> [How to complete this task]: Exact copy, no pictures: output each line below as it stands.

> [Dataset excerpt]:
════════════════════

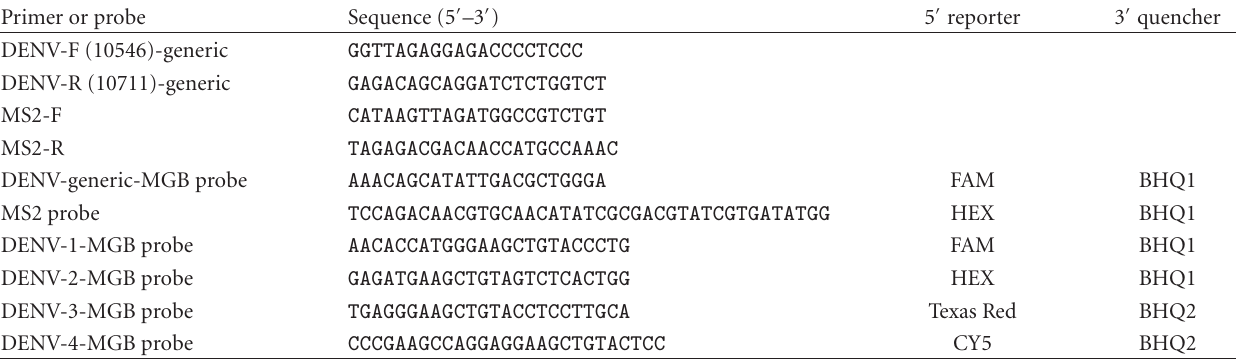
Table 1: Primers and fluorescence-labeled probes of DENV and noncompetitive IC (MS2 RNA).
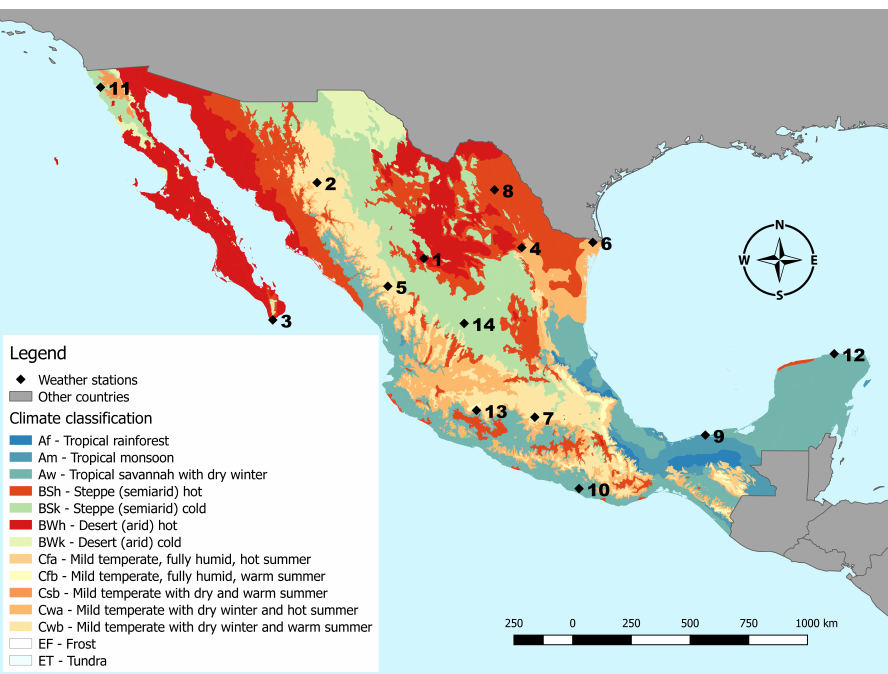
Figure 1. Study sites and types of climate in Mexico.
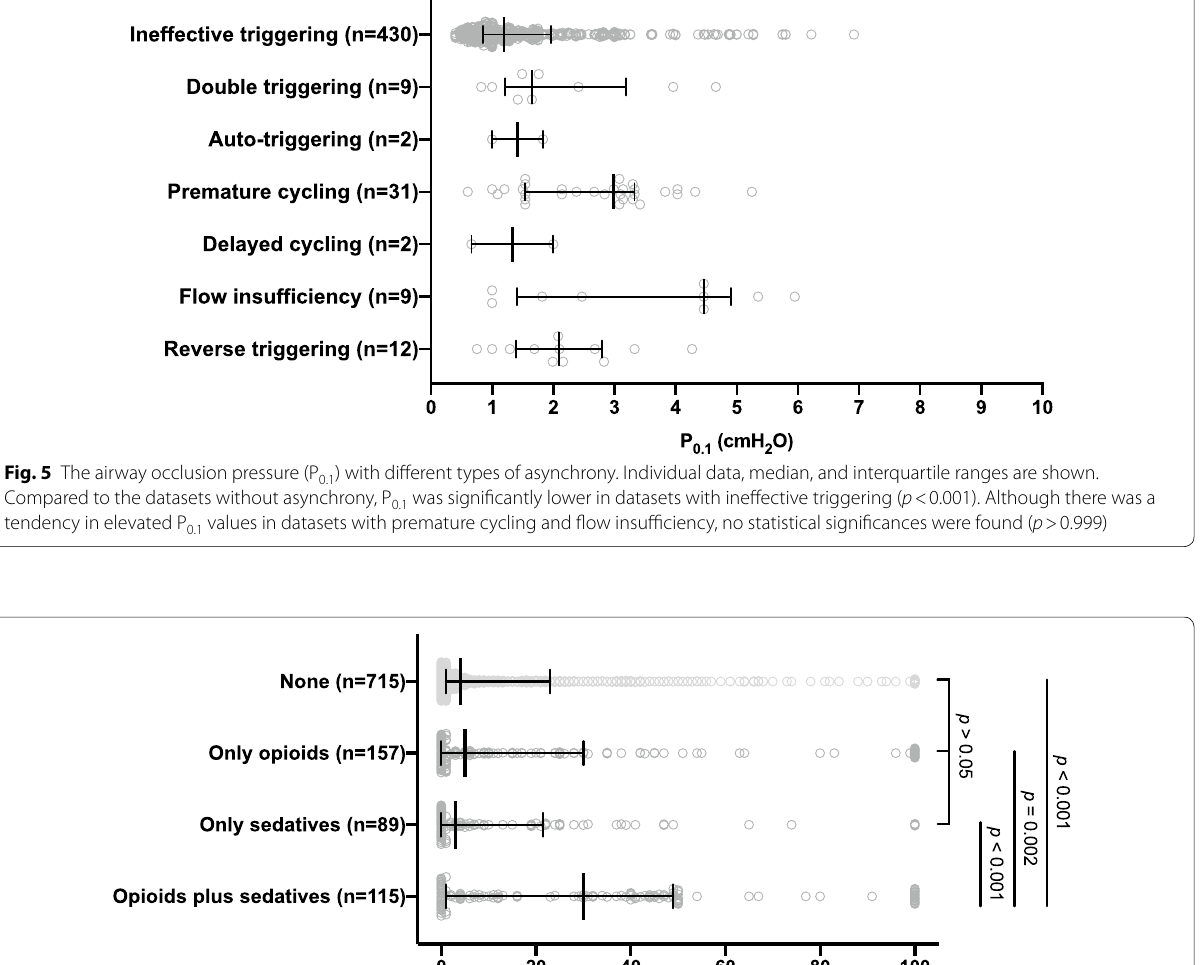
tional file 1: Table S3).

════════════════════

> [Written solution]:
Table 1: Primers and fluorescence-labeled probes of DENV and noncompetitive IC (MS2 RNA).
Figure 1. Study sites and types of climate in Mexico.
tional file 1: Table S3).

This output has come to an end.